What's the common thread running through the past half-decade of Bush's presidency? What's the nexus between the Swift-boating of Kerry, the Swift-boating of Murtha, and the guilt-by-association between Democrats and terrorists? Why has a seemingly endless string of administration scandals faded into oblivion? Why do Democrats keep losing elections? It's this: the traditional media, the trusted media, the "neutral" media, have become the chief delivery mechanism of potent anti-Democratic and pro-Bush storylines. And the Democratic establishment appears to be either ignorant of this political quandary or unwilling to fight it. . . . Progressive bloggers and the millions of online activists whose conversations they shepherd are fighting to close the triangle. Sadly, Democrats will resist, out of fear. And the press will fight back, hard. Not to mention the anticipated wrath of the rightwing machine, built on the "liberal media" myth. Still, the latent power of the netroots is ignored at the political and media establishment's peril.

(3) Every time the Administration assures the public that its warrantless and lawless eavesdropping is confined only to "members of Al Qaeda and affiliated groups," it quite conspicuously goes out of its way to emphasize that the assurance it's giving is “limited to the program described by the President” (i.e., after The New York Times disclosed that specific program). The way in which it limits these statements strongly implies that there are other eavesdropping programs, beyond the one "described by the President," to which this limitation does not apply.

This oddly phrased limitation appeared several times in the long Press Release issued yesterday by the Justice Department to defend the NSA eavesdropping program (h/t Jeralyn). For instance, in responding to what it calls the “myth” that the eavesdropping “program is used to spy on innocent Americans,” the DoJ said this:

“The NSA terrorist surveillance program described by the President is only focused on members of Al Qaeda and affiliated groups.”

Similarly, the DoJ ended the document by emphasizing:

“Throughout this document, "the terrorist surveillance program" and "the NSA program" refer to the NSA activities described by the President.”

I first noticed this odd formulation when Alberto Gonzalez went on Larry King to defend the NSA eavesdropping and they had this odd exchange:

KING: Are you assuring that American citizens with nothing to hide have nothing to worry about?

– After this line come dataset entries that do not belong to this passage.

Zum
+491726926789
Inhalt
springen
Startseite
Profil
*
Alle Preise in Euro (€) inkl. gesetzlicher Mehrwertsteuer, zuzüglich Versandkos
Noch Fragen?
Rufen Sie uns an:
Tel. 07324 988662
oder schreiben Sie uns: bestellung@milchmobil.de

GONZALES: Well, again, as the president indicated, and I'm only talking about what the president described to the American people in his radio address, we're talking about communication where one end of the communication is outside the United States and where we have reason to believe that a party on that communication is a member of al Qaeda or is a member of an affiliate group with al Qaeda.

Lawyers like Gonzalez and the other lawyers in the DoJ don’t use limiting language like this by accident. There is some reason they keep limiting their assurances this way.

Perhaps there is an enterprising reporter somewhere who could ask the DoJ or the White House whether there are warrantless eavesdropping programs aimed at Americans other than the “program described by the President.” The semantic limitation which the Administration keeps placing on its assurances certainly seems to demand that inquiry.

(4) Atrios lays out the two options -- and, to be sure, there are only two -- for how the Alito story will be perceived come Tuesday. Shouldn’t it be easy for Democrats to choose the one they want?